- _Job_: Look through the material below. Copy every line with the string "they" in it.

- _Record excerpts_:
****************************************
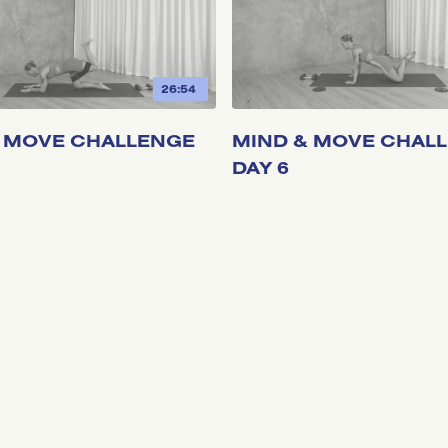
26:54
 MOVE CHALLENGE
MIND & MOVE CHAL
DAY 6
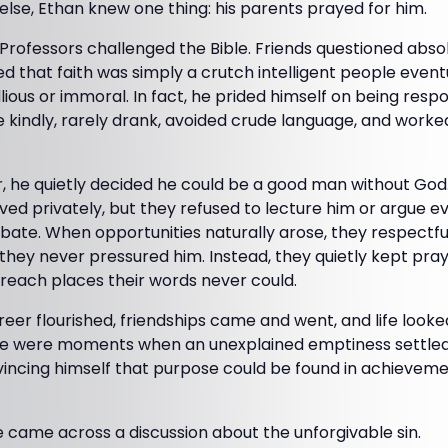
lse, Ethan knew one thing: his parents prayed for him.
rofessors challenged the Bible. Friends questioned absolu
ded that faith was simply a crutch intelligent people even
ious or immoral. In fact, he prided himself on being respo
 kindly, rarely drank, avoided crude language, and worked
r, he quietly decided he could be a good man without God
ed privately, but they refused to lecture him or argue e
ebate. When opportunities naturally arose, they respectf
hey never pressured him. Instead, they quietly kept prayi
d reach places their words never could.
reer flourished, friendships came and went, and life look
ere were moments when an unexplained emptiness settled
vincing himself that purpose could be found in achieveme
 came across a discussion about the unforgivable sin.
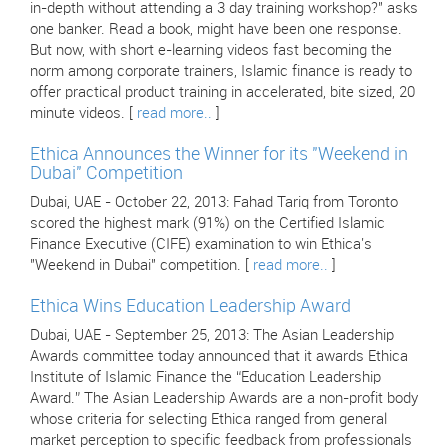
in-depth without attending a 3 day training workshop?" asks
one banker. Read a book, might have been one response.
But now, with short e-learning videos fast becoming the
norm among corporate trainers, Islamic finance is ready to
offer practical product training in accelerated, bite sized, 20
minute videos. [
read more..
]
Ethica Announces the Winner for its "Weekend in
Dubai" Competition
Dubai, UAE - October 22, 2013: Fahad Tariq from Toronto
scored the highest mark (91%) on the Certified Islamic
Finance Executive (CIFE) examination to win Ethica's
"Weekend in Dubai" competition. [
read more..
]
Ethica Wins Education Leadership Award
Dubai, UAE - September 25, 2013: The Asian Leadership
Awards committee today announced that it awards Ethica
Institute of Islamic Finance the “Education Leadership
Award.” The Asian Leadership Awards are a non-profit body
whose criteria for selecting Ethica ranged from general
market perception to specific feedback from professionals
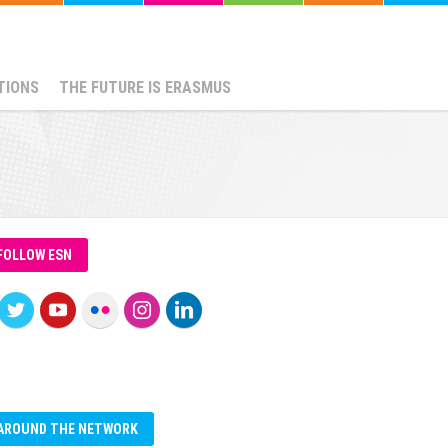
TIONS
THE FUTURE IS ERASMUS
FOLLOW ESN
AROUND THE NETWORK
****************************************
- _Answer box_:
ed privately, but they refused to lecture him or argue e
ebate. When opportunities naturally arose, they respectf
hey never pressured him. Instead, they quietly kept prayi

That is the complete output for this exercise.